En el contexto actual, con la pandemia global de la COVID-19 azotando, pueden temblar más aún los cimientos de nuestra capacidad mental para aguantar aquí. Hay obstáculos a diario, retos y desengaños, y hay también atardeceres cada día; y por supuesto, una red de personas dispuestas a escucharte, aunque sea una sola. Hay amor por todas partes, y podemos conectarnos a él. Hoy, 10 de septiembre, puedo contar mi experiencia y dedicar mi tiempo y energía a contagiar vida, aun sabiendo que, mientras tanto, hay diez personas en España que se irán diariamente dejando una montaña de recuerdos, culpa y vergüenza a sus familias y amistades. Necesitamos recursos para visibilizar, desestigmatizar, romper el tabú en toda la sociedad y, por supuesto, en los medios de comunicación. Es necesario tener interés para formarnos como periodistas, y saber comunicar sobre el suicidio bien, desde el rigor, el respeto y la responsabilidad. Esto lo he aprendido en el libro Hablemos del suicidio en los medios de comunicación de nuestro compañero, el periodista navarro Gabriel González Ortiz.

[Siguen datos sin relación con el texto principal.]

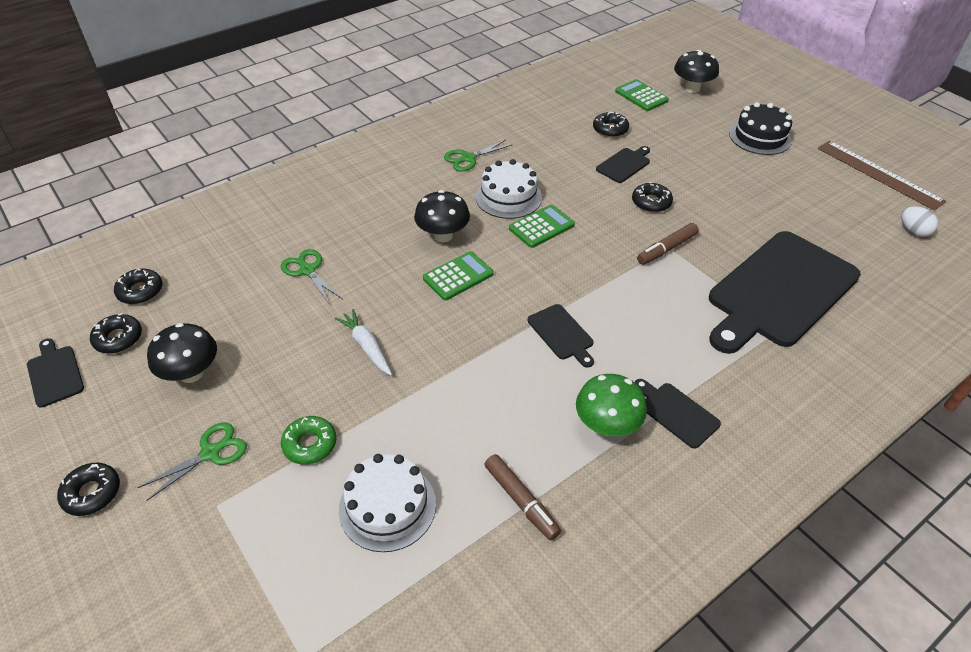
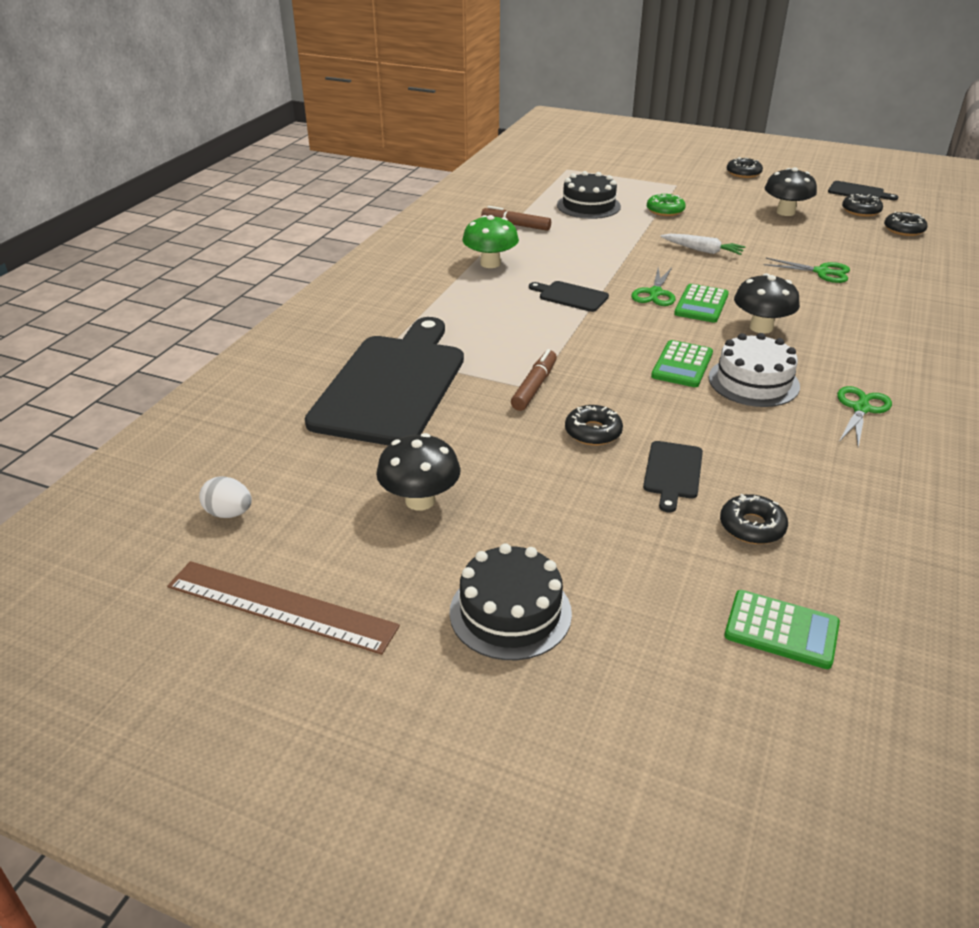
camera: 150 degrees right, 10 degrees down
green scissors [138,423,247,501] -> green scissors moved to [631,268,676,306]
white cake [339,454,436,552] -> black cake [557,171,621,219]
black cutting board [635,379,721,449] -> none
black mushroom [674,50,719,93] -> black mushroom moved to [376,433,461,511]

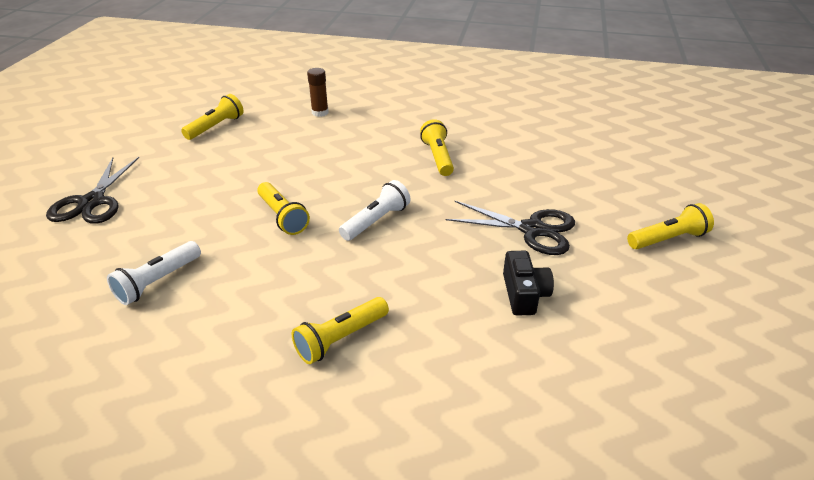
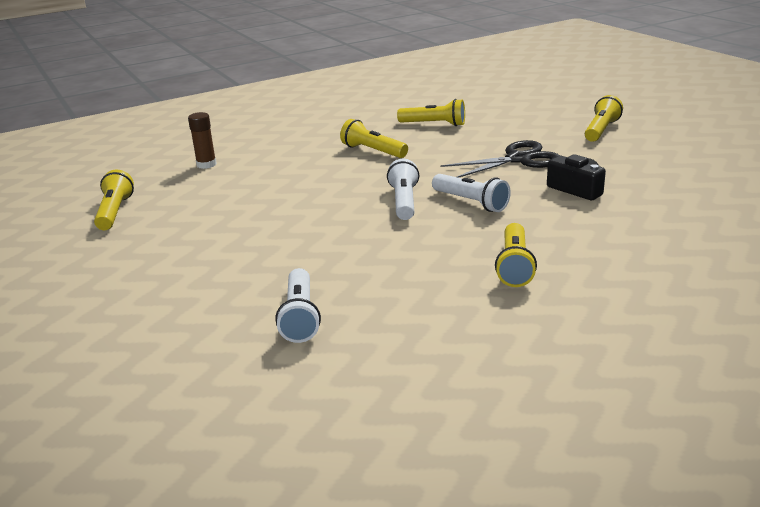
camera: 40 degrees left, 10 degrees down
black scissors [46,157,139,224] -> none
yellow flashlight [257,182,310,235] -> yellow flashlight moved to [397,99,465,126]
none -> white flashlight [432,174,511,212]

La OMS lleva recomendando hablar del suicidio desde el año 2000, veinte años en los que el sufrimiento por las muertes de las personas que se han ido es incalculable. El dolor no se puede medir cuando te toca de cerca y estamos a una persona de una experiencia suicida. Necesitamos ayer, hoy y mañana el Plan Nacional para la Prevención del Suicidio. Y que todos los agentes sociales estén unidos en la prevención, caminando de la mano, porque mañana también te puede tocar a ti, y somos una.

El día que intenté suicidarme tenía quince años y era un viernes por la tarde. Estuve dos días ingresada en el hospital y el lunes me fui al colegio como si nada. Y, sin embargo, todo.

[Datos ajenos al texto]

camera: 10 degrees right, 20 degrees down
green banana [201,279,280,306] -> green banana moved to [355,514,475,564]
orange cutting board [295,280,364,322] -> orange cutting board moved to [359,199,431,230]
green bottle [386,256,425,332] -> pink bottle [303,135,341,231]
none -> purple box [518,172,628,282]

Han pasado veinticinco años y ahora he decidido hablar para no callarme nunca. Porque mi historia de silencio es solo una más. Sé que me hubiera ayudado mucho compartir cómo me sentía con alguien. Y no lo hice. Muchas personas se sorprenden de que un día intentara suicidarme, y lo entiendo, porque de la piel que hay en mí no sabían nada.